1. Producing your First Crime Map 2. Basic Geospatial Operations in R 3. Mapping Rates and Counts 4. Variations of Thematic Mapping 5. Basics of Cartographic Design: Elements of a Map 6. Time Matters 7. Spatial Point Patterns of Crime Events 8. Crime Along Spatial Networks 9. Spatial Dependence and Autocorrelation 10. Detecting Hot Spots and Repeats 11. Spatial Regression Models 12. Spatial Heterogeneity and Regression 13. Appendix: A Quick Intro to R and RStudio 14. Appendix B: Regression Analysis (A Refresher) 15. Appendix C: Sourcing Geographical Data for Crime Analysis

About the author

This book is based on teaching materials developed by the authors. Professor Juanjo Medina is Senior Distinguished Researcher at the Department of Criminal Law and Crime Sciences at the University of Seville. Previously he was Professor of Quantitative Criminology at the University of Manchester where he taught data analysis and crime mapping for 20 years. Dr Reka Solymosi is a Senior Lecturer in Quantitative Methods at the University of Manchester where she has been teaching data analysis and crime mapping since 2016.

Summary

Crime mapping and analysis sit at the intersection of geocomputation, data visualisation and cartography, spatial statistics, environmental criminology, and crime analysis. This book brings together relevant knowledge from these fields into a practical, hands-on guide, providing a useful introduction and reference material for topics in crime mapping, the geography of crime, environmental criminology, and crime analysis. It can be used by students, practitioners, and academics alike, whether to develop a university course, to support further training and development, or to hone skills in self-teaching R and crime mapping and spatial data analysis.
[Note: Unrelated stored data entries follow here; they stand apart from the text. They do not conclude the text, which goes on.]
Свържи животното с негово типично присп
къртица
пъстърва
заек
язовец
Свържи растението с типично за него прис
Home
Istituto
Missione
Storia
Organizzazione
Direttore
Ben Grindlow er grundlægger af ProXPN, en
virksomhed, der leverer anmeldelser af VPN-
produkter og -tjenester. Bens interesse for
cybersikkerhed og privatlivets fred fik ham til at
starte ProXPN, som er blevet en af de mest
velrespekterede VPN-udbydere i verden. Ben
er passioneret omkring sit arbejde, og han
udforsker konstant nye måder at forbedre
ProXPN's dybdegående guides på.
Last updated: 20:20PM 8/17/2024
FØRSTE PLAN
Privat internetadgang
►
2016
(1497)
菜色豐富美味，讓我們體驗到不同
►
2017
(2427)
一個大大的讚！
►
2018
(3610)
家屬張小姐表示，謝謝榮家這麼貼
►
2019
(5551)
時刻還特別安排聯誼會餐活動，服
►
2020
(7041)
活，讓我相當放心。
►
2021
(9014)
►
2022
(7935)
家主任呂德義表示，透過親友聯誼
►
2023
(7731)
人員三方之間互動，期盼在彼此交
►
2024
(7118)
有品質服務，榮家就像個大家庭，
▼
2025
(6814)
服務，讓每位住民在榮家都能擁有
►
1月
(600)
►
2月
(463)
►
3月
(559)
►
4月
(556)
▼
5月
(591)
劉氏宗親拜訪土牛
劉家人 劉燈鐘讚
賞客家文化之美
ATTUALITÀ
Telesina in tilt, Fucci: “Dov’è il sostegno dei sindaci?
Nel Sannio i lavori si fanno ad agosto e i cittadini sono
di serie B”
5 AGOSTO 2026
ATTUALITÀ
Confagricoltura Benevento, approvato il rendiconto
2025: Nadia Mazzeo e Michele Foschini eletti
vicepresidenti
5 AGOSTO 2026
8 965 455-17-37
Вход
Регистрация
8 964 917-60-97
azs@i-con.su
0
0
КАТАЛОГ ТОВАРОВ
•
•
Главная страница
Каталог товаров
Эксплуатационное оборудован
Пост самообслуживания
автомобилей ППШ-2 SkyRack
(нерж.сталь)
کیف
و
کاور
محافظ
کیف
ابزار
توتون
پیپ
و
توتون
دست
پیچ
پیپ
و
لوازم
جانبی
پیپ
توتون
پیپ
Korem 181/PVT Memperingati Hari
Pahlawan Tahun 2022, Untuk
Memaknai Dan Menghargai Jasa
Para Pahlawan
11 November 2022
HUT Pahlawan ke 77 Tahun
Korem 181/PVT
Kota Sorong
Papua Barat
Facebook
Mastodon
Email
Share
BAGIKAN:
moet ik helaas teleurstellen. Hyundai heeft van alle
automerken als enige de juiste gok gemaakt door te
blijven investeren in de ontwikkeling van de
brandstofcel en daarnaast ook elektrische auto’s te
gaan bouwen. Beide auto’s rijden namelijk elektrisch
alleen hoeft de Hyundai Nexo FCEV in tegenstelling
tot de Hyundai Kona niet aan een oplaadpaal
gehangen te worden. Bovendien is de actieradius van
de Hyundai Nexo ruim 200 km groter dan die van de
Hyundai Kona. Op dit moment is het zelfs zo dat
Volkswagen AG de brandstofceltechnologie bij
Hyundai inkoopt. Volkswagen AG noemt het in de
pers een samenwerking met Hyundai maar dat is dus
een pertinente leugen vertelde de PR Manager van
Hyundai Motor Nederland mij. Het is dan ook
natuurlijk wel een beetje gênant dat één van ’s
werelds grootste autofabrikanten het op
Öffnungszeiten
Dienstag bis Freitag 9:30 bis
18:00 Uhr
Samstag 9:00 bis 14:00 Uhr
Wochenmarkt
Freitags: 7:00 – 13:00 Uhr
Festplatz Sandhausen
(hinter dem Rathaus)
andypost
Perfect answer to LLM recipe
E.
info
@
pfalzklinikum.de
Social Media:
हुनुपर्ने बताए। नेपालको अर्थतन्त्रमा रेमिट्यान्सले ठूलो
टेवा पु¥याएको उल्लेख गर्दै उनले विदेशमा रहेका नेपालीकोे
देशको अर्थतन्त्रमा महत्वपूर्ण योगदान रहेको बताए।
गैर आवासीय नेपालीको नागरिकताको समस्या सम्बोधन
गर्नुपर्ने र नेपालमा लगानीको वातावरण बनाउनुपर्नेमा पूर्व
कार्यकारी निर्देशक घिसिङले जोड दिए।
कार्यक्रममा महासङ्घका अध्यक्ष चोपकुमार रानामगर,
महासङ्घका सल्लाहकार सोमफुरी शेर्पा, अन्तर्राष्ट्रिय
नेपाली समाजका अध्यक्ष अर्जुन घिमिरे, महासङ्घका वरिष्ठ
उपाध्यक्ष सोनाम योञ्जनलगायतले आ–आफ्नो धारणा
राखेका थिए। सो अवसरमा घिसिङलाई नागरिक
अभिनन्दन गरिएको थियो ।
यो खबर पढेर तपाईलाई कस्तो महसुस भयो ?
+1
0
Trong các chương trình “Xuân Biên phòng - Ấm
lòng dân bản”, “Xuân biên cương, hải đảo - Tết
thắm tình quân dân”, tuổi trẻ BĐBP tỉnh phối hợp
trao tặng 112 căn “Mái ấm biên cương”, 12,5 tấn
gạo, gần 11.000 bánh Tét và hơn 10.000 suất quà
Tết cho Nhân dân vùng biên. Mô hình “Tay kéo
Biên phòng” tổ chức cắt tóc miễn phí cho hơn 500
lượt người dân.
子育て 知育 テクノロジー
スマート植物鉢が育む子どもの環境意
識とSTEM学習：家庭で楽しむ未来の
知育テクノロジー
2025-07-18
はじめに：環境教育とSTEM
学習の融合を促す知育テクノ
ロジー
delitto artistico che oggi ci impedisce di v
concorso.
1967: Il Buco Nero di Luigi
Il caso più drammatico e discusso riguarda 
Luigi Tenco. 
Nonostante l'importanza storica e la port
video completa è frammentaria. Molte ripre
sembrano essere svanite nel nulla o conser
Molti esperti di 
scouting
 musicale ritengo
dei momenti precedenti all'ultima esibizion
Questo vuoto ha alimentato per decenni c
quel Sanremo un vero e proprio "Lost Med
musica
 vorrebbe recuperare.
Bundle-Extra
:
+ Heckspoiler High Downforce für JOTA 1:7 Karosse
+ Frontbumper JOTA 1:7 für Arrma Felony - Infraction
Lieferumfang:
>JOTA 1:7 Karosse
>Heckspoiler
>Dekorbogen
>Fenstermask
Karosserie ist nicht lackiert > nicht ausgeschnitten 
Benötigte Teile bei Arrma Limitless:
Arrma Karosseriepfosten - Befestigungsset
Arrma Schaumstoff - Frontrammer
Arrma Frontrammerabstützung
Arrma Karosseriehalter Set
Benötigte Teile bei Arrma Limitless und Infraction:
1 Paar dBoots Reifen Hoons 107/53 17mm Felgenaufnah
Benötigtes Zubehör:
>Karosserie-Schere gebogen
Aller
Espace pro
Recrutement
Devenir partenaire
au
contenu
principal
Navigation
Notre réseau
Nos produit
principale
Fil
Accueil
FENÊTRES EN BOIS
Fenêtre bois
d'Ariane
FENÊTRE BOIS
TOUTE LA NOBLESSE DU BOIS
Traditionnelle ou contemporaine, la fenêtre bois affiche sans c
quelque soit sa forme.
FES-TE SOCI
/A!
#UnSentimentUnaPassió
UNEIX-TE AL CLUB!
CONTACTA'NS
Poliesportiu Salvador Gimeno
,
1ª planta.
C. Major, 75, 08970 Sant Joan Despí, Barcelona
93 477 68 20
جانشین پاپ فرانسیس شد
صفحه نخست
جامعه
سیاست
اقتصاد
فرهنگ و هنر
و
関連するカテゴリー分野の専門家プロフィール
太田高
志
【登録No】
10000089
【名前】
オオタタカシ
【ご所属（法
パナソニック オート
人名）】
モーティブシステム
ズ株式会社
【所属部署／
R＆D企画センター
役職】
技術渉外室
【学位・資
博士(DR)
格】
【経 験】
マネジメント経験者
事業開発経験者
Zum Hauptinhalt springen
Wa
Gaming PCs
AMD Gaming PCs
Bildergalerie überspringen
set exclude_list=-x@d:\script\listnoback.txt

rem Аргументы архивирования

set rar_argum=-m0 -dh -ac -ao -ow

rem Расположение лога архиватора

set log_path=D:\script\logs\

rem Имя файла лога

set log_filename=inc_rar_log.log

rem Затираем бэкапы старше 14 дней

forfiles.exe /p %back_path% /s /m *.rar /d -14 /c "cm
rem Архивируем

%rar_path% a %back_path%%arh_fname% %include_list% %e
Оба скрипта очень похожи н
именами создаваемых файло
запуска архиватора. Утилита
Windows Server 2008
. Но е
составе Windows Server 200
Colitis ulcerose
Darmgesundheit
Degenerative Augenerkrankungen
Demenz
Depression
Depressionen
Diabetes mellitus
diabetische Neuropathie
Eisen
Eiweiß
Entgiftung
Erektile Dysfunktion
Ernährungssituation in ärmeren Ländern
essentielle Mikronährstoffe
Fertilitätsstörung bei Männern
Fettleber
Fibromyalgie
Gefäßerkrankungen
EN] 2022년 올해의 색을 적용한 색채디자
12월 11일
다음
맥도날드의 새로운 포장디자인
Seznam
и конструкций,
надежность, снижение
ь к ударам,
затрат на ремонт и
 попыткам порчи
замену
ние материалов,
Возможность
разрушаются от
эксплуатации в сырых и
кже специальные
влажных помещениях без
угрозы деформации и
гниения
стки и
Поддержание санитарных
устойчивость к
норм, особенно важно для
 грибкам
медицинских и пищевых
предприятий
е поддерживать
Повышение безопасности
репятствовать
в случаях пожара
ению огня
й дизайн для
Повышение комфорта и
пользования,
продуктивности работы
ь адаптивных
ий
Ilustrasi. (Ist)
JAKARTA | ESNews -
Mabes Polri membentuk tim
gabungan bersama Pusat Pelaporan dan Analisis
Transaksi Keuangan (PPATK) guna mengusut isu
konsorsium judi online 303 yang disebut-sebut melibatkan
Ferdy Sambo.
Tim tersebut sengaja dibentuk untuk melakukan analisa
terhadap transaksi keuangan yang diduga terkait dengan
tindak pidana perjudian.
It is not an advanced statistics textbook, but rather an applied guide and later useful reference books, intended to be read and for readers to practice the learnings from each chapter in sequence.
In the first part of this volume we introduce key concepts for geographic analysis and representation and provide the reader with the foundations needed to visualise spatial crime data. We then introduce a series of tools to study spatial homogeneity and dependence. A key focus in this section is how to visualise and detect local clusters of crime and repeat victimisation. The final chapters introduce the use of basic spatial models, which account for the distribution of crime across space. In terms of spatial data analysis the focus of the book is on spatial point pattern analysis and lattice or area data analysis.